I'm trying to upgrade my project from spark 2.1.1 to 2.3.1, when I change the dependency over, I'm getting the following exception:
java.lang.IllegalAccessError: tried to access method com.google.common.base.Stopwatch.<init>()V from class org.apache.hadoop.mapred.FileInputFormat
at org.apache.hadoop.mapred.FileInputFormat.getSplits(FileInputFormat.java:312)
at org.apache.spark.rdd.HadoopRDD.getPartitions(HadoopRDD.scala:200)
at org.apache.spark.rdd.RDD$$anonfun$partitions$2.apply(RDD.scala:253)
at org.apache.spark.rdd.RDD$$anonfun$partitions$2.apply(RDD.scala:251)

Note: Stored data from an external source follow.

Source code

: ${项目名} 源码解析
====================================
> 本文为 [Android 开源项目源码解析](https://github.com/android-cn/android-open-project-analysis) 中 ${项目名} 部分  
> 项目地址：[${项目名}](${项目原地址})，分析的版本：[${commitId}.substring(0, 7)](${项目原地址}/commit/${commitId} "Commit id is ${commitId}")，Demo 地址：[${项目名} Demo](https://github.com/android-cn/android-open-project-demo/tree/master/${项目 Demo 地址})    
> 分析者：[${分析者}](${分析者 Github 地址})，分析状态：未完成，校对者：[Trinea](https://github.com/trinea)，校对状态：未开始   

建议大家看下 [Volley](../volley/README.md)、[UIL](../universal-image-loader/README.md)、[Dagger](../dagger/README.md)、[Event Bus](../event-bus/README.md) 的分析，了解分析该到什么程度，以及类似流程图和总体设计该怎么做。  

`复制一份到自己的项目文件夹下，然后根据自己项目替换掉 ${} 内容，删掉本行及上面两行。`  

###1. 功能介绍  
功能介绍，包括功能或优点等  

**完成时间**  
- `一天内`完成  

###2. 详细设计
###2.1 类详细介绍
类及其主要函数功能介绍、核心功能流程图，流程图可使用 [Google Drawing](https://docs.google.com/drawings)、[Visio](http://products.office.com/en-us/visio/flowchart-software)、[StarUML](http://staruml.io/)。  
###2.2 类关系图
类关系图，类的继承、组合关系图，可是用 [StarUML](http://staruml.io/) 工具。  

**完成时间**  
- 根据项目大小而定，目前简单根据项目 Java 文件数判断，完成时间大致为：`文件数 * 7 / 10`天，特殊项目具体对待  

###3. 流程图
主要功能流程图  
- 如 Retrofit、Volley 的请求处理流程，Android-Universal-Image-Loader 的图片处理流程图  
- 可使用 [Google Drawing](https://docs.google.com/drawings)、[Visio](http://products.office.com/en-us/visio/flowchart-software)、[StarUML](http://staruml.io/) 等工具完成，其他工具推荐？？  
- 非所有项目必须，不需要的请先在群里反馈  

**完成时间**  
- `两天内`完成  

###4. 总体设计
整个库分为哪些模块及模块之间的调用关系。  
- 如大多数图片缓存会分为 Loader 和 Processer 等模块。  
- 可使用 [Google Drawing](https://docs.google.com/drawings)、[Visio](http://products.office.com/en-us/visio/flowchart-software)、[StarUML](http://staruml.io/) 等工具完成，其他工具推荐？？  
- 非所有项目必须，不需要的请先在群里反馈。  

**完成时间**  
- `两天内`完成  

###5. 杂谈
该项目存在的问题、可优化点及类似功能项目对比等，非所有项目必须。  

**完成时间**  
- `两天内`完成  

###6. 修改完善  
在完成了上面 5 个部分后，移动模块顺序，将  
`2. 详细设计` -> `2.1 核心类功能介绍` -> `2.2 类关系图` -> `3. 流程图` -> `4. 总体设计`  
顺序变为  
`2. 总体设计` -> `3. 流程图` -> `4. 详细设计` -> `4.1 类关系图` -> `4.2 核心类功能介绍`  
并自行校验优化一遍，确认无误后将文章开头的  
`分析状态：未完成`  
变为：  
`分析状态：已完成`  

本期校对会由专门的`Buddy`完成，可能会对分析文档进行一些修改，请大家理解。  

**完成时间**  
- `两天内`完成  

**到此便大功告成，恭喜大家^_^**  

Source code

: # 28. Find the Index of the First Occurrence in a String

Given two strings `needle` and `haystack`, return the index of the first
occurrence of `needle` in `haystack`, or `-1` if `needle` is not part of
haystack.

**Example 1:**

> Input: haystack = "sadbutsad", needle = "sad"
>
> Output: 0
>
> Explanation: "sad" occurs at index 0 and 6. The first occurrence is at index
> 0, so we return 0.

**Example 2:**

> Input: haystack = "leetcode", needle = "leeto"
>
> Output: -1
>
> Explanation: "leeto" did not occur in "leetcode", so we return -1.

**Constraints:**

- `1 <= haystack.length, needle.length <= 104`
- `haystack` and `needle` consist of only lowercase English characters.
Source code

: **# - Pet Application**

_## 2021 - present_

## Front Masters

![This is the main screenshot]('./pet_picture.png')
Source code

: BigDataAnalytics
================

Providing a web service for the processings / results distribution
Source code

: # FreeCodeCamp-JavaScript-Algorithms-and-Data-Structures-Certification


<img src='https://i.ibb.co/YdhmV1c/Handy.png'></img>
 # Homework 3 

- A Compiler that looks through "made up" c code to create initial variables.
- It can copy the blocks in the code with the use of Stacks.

at scala.Option.getOrElse(Option.scala:121)
...
I've found the following question which seems to answer what is going on: IllegalAccessError to guava's StopWatch from org.apache.hadoop.mapreduce.lib.input.FileInputFormat.listStatus
However I don't link to hadoop directly, I'm just using spark-2.3.1-bin-hadoop2.7 as my spark home.
My assumption is that in spark 2.1.1 guava was included implicitly, but it now is not, and hadoop hasn't been updated, does this mean that I now need to explicitly include guava from my project?